◆ Passage:
Content starts
Mehdi Ghasemi/ISNA, via Associated Press

By MICHAEL R. GORDON

WASHINGTON — When a senior Iraqi intelligence official traveled to Tehran in the summer of 2007 to meet with the Iranian leadership, he quickly figured out who was in charge of Iran’s policy toward its neighbor to the west.

It was not the Iranian president, Mahmoud Ahmadinejad. It was Qassim Suleimani, the shadowy commander of Iran’s paramilitary Quds Force, who calmly explained that he was the “sole authority for Iranian actions in Iraq,” according to an account the Iraqi official later provided to American officials in Baghdad.

A soft-spoken, gray-haired operative who carries himself with the confidence that comes from having the backing of Ayatollah Ali Khamenei, Iran’s supreme leader, General Suleimani is the antithesis of the bombastic Iranian president. Now a major general — the highest rank in the Islamic Revolutionary Guards Corps — after a promotion last year, he has been the mastermind behind two central Iranian foreign policy initiatives, exerting and expanding Tehran’s influence in the internal politics of Iraq and providing military support for the rule of President Bashar al-Assad of Syria.
Content ends
◆ Tasks to carry out:
A - In the article on Qassim Suleimani, what rank does Suleimani now hold?
B - Write out the part of the article on Qassim Suleimani that opens with the words containing "Mehdi Ghasemi/ISNA, via" and closes with "to the west.".

◆ Data provided:
Content starts
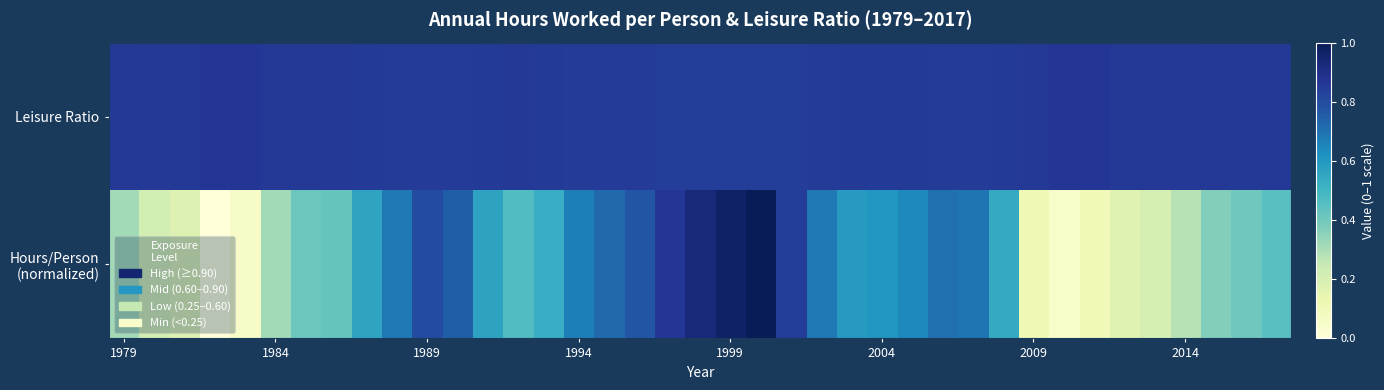

How many data points does each series have?

39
Content ends
◆ Solutions below:
A - He is a major general, the highest rank in the Islamic Revolutionary Guards Corps.

B -
Mehdi Ghasemi/ISNA, via Associated Press

By MICHAEL R. GORDON

WASHINGTON — When a senior Iraqi intelligence official traveled to Tehran in the summer of 2007 to meet with the Iranian leadership, he quickly figured out who was in charge of Iran’s policy toward its neighbor to the west.